* **EXCERPT**:

§ §

Tiny story here. An hour before I took these photos I had participated in a conference on contemporary Russian culture in the Manege, the exhibition hall that is pretty much across from Dostoevsky, right in his site line. Our panel was crashed by a small group of semi-unhinged people with very unclear, but very adamant, aims. They hated us, they hate everybody who is making theater these days, they hate the Russian city government, they hate gays, foreigners and the Lord knows what else. We had to shut down early and go home because these guys wouldn’t quit shouting and interrupting. They were – they are – I believe, the eternal forces of Russian chaos. They are the people that Dostoevsky described in his novel The Devils  or The Demons or The Possessed – the title is different depending upon what translation is used where you live. I came away from that aborted panel thinking black thoughts. It was raining and – not cold, but – chilly to the bone. And I walked around Dostoevsky, hating him  (hating the sculptor) at first, mumbling, grumbling, picking mentally at every little thing. Until I got it. The sculptor’s point of view, the story he wanted to tell me, the satire he imposed on all the official people who must see this huge and imposing work of art in a wide-open space while they run around doing whatever they do – that all came home and hit me hard.
There’s a  wonderful Bob Dylan song called “Lo and Behold” that will be coming out on a special CD compilation next month. We collectors have known the song for 45 years, but it will be released officially for the first time ever in November. There is a line in there where Dylan sings, his worried, agitated voice rising up higher and higher with unease as it goes: “Let me out of here, my dear man!”
That’s what Rukavishnikov put into this bizarre, deeply compelling monument to Dostoevsky.
The place Dylan’s voice best suits this is at about 1:20 on the Soundcloud recording that you can listen to here.  For the record the monument was unveiled in 1997.
“Lo and behold! Lo and behold! Looking for my lo and behold! Get me out of here – my – dear – man!”

§ §

* **REQUIRED ACTION**: Reproduce, word for word, the part of the piece above about the Dostoevsky monument that opens with the words containing "That’s what Rukavishnikov" and closes with "unveiled in 1997.".

* **SUPPLIED MATERIAL**:
§ §

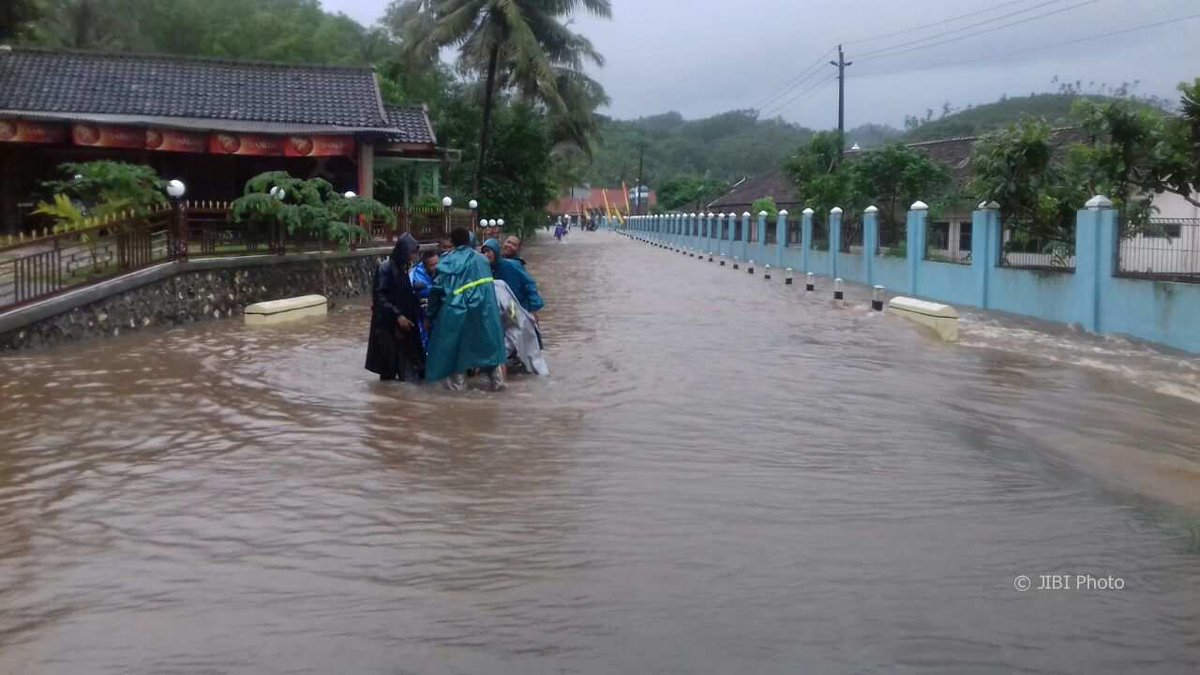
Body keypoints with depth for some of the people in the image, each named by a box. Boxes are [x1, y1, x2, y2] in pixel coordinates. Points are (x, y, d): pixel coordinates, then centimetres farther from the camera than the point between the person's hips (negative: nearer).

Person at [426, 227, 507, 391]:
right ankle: (496, 379, 13)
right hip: (482, 309, 2)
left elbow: (437, 289, 0)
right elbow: (488, 283, 11)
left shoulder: (447, 261, -2)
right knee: (487, 341, 14)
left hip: (455, 310, -2)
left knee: (455, 344, 11)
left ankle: (458, 382, 14)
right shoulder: (481, 259, 5)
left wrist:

§ §

* **SOLUTION TO THIS EXERCISE**:
That’s what Rukavishnikov put into this bizarre, deeply compelling monument to Dostoevsky.
The place Dylan’s voice best suits this is at about 1:20 on the Soundcloud recording that you can listen to here.  For the record the monument was unveiled in 1997.